Applying cool compresses and
artificial tears frequently during the day may help alleviate ocular discomfort. In some of the cases discussed, over-the-counter (OTC) mast cell stabilizers, antihistamines, or combination therapies may be beneficial, such as Pataday, Lastacaft, Alaway, Zaditor, and more. In more severe cases,
short-term topical NSAID or steroid treatment may be considered, such as loteprednol or prednisolone drops, for example.
Tips for prescribing oral allergy medications for ocular allergies
Oral medications remain an option for systemic treatment or very severe signs and symptoms, but again, remember to consider the sedative effects of the various generations if recommending these to patients as older versions may have higher risks of causing drowsiness.
As with all prescriptions, careful attention should be paid to the safety profile of the medication with regard to the patient's age, side effects, etc. Some of the previously mentioned medications may have separate formulations for children, such as Children’s Claritin and Children’s Xyzal. Others, such as Pataday or Alaway have age recommendations of older than 2 or 3 years old for their usage.
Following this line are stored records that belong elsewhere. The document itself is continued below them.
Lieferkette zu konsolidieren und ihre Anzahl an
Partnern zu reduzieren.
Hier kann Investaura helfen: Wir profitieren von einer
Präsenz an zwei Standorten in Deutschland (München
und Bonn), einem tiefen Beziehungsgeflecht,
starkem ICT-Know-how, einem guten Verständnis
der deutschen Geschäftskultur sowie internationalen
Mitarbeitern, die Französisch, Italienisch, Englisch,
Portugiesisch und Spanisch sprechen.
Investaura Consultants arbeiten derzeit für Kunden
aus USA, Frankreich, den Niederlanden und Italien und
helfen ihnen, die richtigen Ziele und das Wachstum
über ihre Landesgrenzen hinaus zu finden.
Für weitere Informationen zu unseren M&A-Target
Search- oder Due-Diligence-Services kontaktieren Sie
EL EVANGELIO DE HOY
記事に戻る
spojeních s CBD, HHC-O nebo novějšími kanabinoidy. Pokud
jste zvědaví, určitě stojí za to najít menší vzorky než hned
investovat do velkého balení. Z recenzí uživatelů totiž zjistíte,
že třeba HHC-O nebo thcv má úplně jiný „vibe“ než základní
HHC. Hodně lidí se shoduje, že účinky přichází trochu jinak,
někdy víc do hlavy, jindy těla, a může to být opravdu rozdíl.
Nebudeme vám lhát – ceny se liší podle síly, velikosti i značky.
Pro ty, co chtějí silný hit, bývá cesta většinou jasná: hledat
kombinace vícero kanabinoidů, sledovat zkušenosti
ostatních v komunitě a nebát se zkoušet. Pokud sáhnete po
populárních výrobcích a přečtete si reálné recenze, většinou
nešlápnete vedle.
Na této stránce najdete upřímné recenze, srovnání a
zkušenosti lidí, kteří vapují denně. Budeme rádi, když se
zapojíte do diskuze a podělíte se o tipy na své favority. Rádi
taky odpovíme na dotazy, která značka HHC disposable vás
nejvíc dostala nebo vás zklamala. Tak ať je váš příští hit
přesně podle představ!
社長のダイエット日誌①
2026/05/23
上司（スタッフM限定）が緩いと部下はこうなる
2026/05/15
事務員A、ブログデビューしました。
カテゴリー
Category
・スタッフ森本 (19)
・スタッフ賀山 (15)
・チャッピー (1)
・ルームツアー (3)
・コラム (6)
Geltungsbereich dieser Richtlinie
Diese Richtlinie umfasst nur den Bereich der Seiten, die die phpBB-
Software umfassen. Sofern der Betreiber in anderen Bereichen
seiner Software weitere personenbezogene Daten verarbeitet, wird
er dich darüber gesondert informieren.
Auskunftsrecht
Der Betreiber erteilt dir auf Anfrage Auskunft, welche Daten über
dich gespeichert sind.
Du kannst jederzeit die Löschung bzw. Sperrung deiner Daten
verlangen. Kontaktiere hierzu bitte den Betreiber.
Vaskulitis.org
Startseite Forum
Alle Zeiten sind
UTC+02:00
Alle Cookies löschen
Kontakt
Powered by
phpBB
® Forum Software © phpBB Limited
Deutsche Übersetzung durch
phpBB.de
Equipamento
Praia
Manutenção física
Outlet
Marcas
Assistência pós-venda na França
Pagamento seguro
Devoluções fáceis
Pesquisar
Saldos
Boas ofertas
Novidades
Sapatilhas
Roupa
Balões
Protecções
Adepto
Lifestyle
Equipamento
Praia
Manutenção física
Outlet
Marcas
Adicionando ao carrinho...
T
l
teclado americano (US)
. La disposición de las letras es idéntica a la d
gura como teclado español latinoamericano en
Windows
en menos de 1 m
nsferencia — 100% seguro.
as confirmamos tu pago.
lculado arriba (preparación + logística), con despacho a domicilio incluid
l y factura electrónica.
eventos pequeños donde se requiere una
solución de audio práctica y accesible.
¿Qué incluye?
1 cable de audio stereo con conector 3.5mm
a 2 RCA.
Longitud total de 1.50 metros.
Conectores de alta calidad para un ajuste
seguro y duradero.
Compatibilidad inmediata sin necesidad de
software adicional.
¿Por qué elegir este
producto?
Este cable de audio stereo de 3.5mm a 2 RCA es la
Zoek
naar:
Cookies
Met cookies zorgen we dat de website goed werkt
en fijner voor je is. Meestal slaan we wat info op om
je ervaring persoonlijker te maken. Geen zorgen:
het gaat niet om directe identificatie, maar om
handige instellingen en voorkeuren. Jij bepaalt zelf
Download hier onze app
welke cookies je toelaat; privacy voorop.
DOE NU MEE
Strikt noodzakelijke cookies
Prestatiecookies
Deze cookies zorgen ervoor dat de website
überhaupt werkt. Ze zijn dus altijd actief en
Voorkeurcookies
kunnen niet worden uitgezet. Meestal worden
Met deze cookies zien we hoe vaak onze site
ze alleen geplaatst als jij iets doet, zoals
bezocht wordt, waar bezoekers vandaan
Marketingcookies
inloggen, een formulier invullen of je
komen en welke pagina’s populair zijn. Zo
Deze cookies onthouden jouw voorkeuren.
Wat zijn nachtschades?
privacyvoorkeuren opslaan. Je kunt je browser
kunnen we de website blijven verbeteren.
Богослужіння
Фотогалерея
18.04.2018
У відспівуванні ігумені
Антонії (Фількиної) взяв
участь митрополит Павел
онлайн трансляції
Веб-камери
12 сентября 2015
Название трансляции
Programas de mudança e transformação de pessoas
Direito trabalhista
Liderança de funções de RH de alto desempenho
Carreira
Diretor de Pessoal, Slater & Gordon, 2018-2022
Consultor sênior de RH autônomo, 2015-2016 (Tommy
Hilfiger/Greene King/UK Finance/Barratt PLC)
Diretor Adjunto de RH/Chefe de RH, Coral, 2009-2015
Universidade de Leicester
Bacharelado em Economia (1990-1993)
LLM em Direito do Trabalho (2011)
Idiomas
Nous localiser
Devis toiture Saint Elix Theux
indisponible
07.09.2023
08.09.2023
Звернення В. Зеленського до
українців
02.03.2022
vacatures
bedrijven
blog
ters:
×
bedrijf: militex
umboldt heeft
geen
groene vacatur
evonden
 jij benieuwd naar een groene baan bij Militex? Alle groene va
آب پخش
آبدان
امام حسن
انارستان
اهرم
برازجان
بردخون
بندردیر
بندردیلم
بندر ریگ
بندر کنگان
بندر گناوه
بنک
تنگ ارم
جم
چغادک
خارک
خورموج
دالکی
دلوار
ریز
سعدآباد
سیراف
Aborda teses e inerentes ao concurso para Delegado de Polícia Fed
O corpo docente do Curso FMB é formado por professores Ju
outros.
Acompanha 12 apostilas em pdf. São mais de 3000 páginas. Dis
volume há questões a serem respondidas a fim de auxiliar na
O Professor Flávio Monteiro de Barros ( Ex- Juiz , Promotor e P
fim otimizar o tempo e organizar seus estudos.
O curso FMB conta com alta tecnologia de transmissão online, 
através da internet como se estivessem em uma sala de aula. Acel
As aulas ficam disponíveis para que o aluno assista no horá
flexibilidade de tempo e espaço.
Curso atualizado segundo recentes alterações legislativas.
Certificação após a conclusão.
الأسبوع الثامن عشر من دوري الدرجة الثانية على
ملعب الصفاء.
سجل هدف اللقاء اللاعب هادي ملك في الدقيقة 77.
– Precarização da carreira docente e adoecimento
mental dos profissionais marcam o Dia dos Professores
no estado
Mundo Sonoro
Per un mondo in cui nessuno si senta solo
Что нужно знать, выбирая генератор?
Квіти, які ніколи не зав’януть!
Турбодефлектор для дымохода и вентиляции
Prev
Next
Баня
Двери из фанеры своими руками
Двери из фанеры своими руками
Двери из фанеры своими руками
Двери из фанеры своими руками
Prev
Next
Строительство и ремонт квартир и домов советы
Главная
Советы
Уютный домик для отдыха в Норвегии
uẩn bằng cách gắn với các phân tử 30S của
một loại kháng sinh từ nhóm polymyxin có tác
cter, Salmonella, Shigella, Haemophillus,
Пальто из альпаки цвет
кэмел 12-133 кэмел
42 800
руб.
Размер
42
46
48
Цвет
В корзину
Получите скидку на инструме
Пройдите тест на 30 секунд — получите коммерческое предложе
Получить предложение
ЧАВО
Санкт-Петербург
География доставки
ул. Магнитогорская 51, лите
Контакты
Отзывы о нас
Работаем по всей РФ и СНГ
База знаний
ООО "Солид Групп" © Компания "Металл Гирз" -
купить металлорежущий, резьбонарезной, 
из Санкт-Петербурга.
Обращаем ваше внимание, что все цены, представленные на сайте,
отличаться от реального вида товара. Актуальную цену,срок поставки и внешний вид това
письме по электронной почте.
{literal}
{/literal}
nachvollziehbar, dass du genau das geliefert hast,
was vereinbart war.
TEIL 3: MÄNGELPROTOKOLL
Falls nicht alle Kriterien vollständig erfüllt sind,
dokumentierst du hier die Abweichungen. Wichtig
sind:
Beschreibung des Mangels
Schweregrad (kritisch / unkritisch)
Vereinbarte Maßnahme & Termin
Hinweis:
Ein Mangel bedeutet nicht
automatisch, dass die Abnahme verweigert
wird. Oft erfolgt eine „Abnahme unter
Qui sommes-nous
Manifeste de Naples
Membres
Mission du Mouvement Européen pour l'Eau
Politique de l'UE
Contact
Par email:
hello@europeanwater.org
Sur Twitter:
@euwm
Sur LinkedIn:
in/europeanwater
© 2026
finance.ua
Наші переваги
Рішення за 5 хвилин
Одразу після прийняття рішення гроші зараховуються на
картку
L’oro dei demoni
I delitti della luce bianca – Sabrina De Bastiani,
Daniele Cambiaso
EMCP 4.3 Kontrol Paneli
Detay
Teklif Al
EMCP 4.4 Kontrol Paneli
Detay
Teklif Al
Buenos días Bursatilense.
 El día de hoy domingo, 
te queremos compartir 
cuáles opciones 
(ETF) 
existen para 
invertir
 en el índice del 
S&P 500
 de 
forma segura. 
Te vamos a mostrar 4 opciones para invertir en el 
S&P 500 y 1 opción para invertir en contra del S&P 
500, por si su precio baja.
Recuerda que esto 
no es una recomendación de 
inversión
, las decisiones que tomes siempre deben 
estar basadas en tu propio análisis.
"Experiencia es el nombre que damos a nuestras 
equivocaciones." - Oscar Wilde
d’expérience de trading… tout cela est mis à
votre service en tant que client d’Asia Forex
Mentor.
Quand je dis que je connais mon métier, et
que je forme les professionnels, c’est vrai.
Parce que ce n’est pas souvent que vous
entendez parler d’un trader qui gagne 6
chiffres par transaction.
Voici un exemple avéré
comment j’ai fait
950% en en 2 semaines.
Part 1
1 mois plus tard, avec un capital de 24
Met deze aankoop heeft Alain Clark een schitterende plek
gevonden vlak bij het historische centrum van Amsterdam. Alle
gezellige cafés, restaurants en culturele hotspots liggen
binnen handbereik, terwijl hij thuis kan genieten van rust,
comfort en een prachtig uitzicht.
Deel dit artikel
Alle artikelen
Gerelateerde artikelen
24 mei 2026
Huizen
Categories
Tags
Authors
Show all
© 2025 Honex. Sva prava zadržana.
The risk of systemic absorption of topical eye drops is thought to be quite low, though many ocular steroids, as well as other drop classes, carry a category C rating for
pregnancy and breastfeeding risk complications. This means that there is typically insufficient data to definitively say there is little/no risk from its use as it pertains to pregnant or nursing mothers and their children.
New topical therapies for ocular allergies
One newer interesting option of managing ocular allergies and irritation has come in the form of Optase Allegro. This
new preservative-free eye drop from Optase is not a medication drop like those mentioned before, but rather uses its ingredients—ectoin and hydroxyethyl cellulose—to create a water barrier on the tear film. This works to minimize allergen penetration to the ocular surface and minimize discomfort as well as soothe present irritation.
Again, this drop is not directly impacting the mast cells, histamine, or other inflammatory components, but offers a unique option for patients of all ages as well as those who are pregnant, nursing, or contact lens users. This drop also can be applied over contact lenses which can be helpful in patients who are able to wear their lenses concurrently.
Conclusion
It seems like more and more I hear people stating their runny noses, coughs, and watery eyes are from allergies. While this can sometimes be the case, it is important to remember that this is not a catch-all term for the symptoms we experience or see in clinic.
As we’ve discussed and seen, there can be a lot of overlap between the different forms of ocular allergic reactions that may occur. As eyecare providers we can help distinguish the signs and symptoms for our patients. Through this, we can offer tailored treatments to ease their discomfort, help them better understand their own eyes, and keep them comfortable in contact lenses for a long time.
The views and opinions expressed in this article belong to the author themself and do not necessarily reflect those of their associated groups or organizations.